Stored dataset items
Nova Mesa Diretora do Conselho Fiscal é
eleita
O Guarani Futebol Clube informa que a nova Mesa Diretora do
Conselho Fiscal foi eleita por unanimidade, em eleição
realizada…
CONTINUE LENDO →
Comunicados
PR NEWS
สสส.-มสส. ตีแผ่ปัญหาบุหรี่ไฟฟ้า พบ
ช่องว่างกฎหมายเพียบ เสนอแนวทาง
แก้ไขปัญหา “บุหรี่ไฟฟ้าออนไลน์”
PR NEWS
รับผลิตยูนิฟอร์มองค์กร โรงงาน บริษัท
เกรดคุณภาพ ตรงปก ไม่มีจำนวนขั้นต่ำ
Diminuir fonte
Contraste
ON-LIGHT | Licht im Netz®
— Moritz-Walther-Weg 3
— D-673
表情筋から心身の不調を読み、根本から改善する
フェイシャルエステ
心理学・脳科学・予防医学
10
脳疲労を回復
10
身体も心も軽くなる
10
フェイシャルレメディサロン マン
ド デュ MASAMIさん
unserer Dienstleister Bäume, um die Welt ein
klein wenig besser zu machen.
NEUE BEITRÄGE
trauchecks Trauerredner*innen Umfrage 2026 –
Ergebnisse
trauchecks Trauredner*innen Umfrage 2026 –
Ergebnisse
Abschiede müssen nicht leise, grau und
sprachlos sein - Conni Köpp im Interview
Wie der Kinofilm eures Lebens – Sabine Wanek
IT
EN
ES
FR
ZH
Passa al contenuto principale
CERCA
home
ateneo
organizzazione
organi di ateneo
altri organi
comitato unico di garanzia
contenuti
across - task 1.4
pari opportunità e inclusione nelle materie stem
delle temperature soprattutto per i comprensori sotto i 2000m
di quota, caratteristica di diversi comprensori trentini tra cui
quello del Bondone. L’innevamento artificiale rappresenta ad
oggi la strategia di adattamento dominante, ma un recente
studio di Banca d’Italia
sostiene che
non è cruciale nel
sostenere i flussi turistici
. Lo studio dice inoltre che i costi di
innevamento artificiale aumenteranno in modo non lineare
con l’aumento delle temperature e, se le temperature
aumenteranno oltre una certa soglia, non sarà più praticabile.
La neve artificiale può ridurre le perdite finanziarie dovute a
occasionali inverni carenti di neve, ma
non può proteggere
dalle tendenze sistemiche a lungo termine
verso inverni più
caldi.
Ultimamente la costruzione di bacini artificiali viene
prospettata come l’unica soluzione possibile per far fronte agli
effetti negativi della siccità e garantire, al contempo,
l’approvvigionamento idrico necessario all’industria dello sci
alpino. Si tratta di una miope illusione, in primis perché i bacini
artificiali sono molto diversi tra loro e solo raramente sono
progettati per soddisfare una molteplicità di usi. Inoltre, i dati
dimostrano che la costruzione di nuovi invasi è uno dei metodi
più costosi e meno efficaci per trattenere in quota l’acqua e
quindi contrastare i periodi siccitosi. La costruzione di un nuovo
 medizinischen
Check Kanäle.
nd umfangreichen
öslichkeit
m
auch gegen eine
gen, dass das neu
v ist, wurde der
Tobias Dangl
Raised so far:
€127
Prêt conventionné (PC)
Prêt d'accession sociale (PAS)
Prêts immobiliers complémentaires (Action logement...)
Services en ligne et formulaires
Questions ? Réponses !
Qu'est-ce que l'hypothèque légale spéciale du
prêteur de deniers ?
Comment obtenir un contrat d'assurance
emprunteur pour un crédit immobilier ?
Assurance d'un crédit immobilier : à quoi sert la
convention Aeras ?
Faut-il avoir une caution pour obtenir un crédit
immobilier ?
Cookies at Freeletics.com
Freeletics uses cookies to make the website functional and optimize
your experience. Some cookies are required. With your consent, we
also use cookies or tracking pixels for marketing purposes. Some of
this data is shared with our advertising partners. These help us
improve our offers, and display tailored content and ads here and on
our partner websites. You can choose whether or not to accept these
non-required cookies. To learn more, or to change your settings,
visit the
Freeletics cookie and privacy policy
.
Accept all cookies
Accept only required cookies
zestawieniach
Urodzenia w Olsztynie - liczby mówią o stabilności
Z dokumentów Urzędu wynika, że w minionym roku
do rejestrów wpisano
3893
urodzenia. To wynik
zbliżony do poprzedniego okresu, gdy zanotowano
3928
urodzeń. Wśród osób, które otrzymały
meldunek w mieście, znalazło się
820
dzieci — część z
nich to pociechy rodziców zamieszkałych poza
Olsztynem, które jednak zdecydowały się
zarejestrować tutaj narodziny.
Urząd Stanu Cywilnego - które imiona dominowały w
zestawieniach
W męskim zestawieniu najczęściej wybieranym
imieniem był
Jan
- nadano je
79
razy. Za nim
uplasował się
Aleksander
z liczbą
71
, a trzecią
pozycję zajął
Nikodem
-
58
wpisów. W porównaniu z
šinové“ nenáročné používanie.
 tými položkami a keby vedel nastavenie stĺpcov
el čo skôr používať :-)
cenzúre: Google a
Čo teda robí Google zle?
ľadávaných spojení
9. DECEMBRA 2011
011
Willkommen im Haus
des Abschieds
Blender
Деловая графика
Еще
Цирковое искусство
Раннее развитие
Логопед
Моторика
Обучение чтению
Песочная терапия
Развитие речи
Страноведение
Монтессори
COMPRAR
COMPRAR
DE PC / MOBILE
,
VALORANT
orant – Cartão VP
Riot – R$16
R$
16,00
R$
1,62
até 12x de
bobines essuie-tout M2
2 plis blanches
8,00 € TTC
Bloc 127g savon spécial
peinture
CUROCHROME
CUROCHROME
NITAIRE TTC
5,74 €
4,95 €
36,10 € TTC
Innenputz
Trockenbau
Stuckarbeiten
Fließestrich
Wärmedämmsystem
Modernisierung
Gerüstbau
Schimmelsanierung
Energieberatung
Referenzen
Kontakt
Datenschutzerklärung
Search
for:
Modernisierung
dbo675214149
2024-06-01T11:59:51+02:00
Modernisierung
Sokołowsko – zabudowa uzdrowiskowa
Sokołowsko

### Task statement:
All entries must be repeated verbatim.

### Result of the task:
Nova Mesa Diretora do Conselho Fiscal é
eleita
O Guarani Futebol Clube informa que a nova Mesa Diretora do
Conselho Fiscal foi eleita por unanimidade, em eleição
realizada…
CONTINUE LENDO →
Comunicados
PR NEWS
สสส.-มสส. ตีแผ่ปัญหาบุหรี่ไฟฟ้า พบ
ช่องว่างกฎหมายเพียบ เสนอแนวทาง
แก้ไขปัญหา “บุหรี่ไฟฟ้าออนไลน์”
PR NEWS
รับผลิตยูนิฟอร์มองค์กร โรงงาน บริษัท
เกรดคุณภาพ ตรงปก ไม่มีจำนวนขั้นต่ำ
Diminuir fonte
Contraste
ON-LIGHT | Licht im Netz®
— Moritz-Walther-Weg 3
— D-673
表情筋から心身の不調を読み、根本から改善する
フェイシャルエステ
心理学・脳科学・予防医学
10
脳疲労を回復
10
身体も心も軽くなる
10
フェイシャルレメディサロン マン
ド デュ MASAMIさん
unserer Dienstleister Bäume, um die Welt ein
klein wenig besser zu machen.
NEUE BEITRÄGE
trauchecks Trauerredner*innen Umfrage 2026 –
Ergebnisse
trauchecks Trauredner*innen Umfrage 2026 –
Ergebnisse
Abschiede müssen nicht leise, grau und
sprachlos sein - Conni Köpp im Interview
Wie der Kinofilm eures Lebens – Sabine Wanek
IT
EN
ES
FR
ZH
Passa al contenuto principale
CERCA
home
ateneo
organizzazione
organi di ateneo
altri organi
comitato unico di garanzia
contenuti
across - task 1.4
pari opportunità e inclusione nelle materie stem
delle temperature soprattutto per i comprensori sotto i 2000m
di quota, caratteristica di diversi comprensori trentini tra cui
quello del Bondone. L’innevamento artificiale rappresenta ad
oggi la strategia di adattamento dominante, ma un recente
studio di Banca d’Italia
sostiene che
non è cruciale nel
sostenere i flussi turistici
. Lo studio dice inoltre che i costi di
innevamento artificiale aumenteranno in modo non lineare
con l’aumento delle temperature e, se le temperature
aumenteranno oltre una certa soglia, non sarà più praticabile.
La neve artificiale può ridurre le perdite finanziarie dovute a
occasionali inverni carenti di neve, ma
non può proteggere
dalle tendenze sistemiche a lungo termine
verso inverni più
caldi.
Ultimamente la costruzione di bacini artificiali viene
prospettata come l’unica soluzione possibile per far fronte agli
effetti negativi della siccità e garantire, al contempo,
l’approvvigionamento idrico necessario all’industria dello sci
alpino. Si tratta di una miope illusione, in primis perché i bacini
artificiali sono molto diversi tra loro e solo raramente sono
progettati per soddisfare una molteplicità di usi. Inoltre, i dati
dimostrano che la costruzione di nuovi invasi è uno dei metodi
più costosi e meno efficaci per trattenere in quota l’acqua e
quindi contrastare i periodi siccitosi. La costruzione di un nuovo
 medizinischen
Check Kanäle.
nd umfangreichen
öslichkeit
m
auch gegen eine
gen, dass das neu
v ist, wurde der
Tobias Dangl
Raised so far:
€127
Prêt conventionné (PC)
Prêt d'accession sociale (PAS)
Prêts immobiliers complémentaires (Action logement...)
Services en ligne et formulaires
Questions ? Réponses !
Qu'est-ce que l'hypothèque légale spéciale du
prêteur de deniers ?
Comment obtenir un contrat d'assurance
emprunteur pour un crédit immobilier ?
Assurance d'un crédit immobilier : à quoi sert la
convention Aeras ?
Faut-il avoir une caution pour obtenir un crédit
immobilier ?
Cookies at Freeletics.com
Freeletics uses cookies to make the website functional and optimize
your experience. Some cookies are required. With your consent, we
also use cookies or tracking pixels for marketing purposes. Some of
this data is shared with our advertising partners. These help us
improve our offers, and display tailored content and ads here and on
our partner websites. You can choose whether or not to accept these
non-required cookies. To learn more, or to change your settings,
visit the
Freeletics cookie and privacy policy
.
Accept all cookies
Accept only required cookies
zestawieniach
Urodzenia w Olsztynie - liczby mówią o stabilności
Z dokumentów Urzędu wynika, że w minionym roku
do rejestrów wpisano
3893
urodzenia. To wynik
zbliżony do poprzedniego okresu, gdy zanotowano
3928
urodzeń. Wśród osób, które otrzymały
meldunek w mieście, znalazło się
820
dzieci — część z
nich to pociechy rodziców zamieszkałych poza
Olsztynem, które jednak zdecydowały się
zarejestrować tutaj narodziny.
Urząd Stanu Cywilnego - które imiona dominowały w
zestawieniach
W męskim zestawieniu najczęściej wybieranym
imieniem był
Jan
- nadano je
79
razy. Za nim
uplasował się
Aleksander
z liczbą
71
, a trzecią
pozycję zajął
Nikodem
-
58
wpisów. W porównaniu z
šinové“ nenáročné používanie.
 tými položkami a keby vedel nastavenie stĺpcov
el čo skôr používať :-)
cenzúre: Google a
Čo teda robí Google zle?
ľadávaných spojení
9. DECEMBRA 2011
011
Willkommen im Haus
des Abschieds
Blender
Деловая графика
Еще
Цирковое искусство
Раннее развитие
Логопед
Моторика
Обучение чтению
Песочная терапия
Развитие речи
Страноведение
Монтессори
COMPRAR
COMPRAR
DE PC / MOBILE
,
VALORANT
orant – Cartão VP
Riot – R$16
R$
16,00
R$
1,62
até 12x de
bobines essuie-tout M2
2 plis blanches
8,00 € TTC
Bloc 127g savon spécial
peinture
CUROCHROME
CUROCHROME
NITAIRE TTC
5,74 €
4,95 €
36,10 € TTC
Innenputz
Trockenbau
Stuckarbeiten
Fließestrich
Wärmedämmsystem
Modernisierung
Gerüstbau
Schimmelsanierung
Energieberatung
Referenzen
Kontakt
Datenschutzerklärung
Search
for:
Modernisierung
dbo675214149
2024-06-01T11:59:51+02:00
Modernisierung
Sokołowsko – zabudowa uzdrowiskowa
Sokołowsko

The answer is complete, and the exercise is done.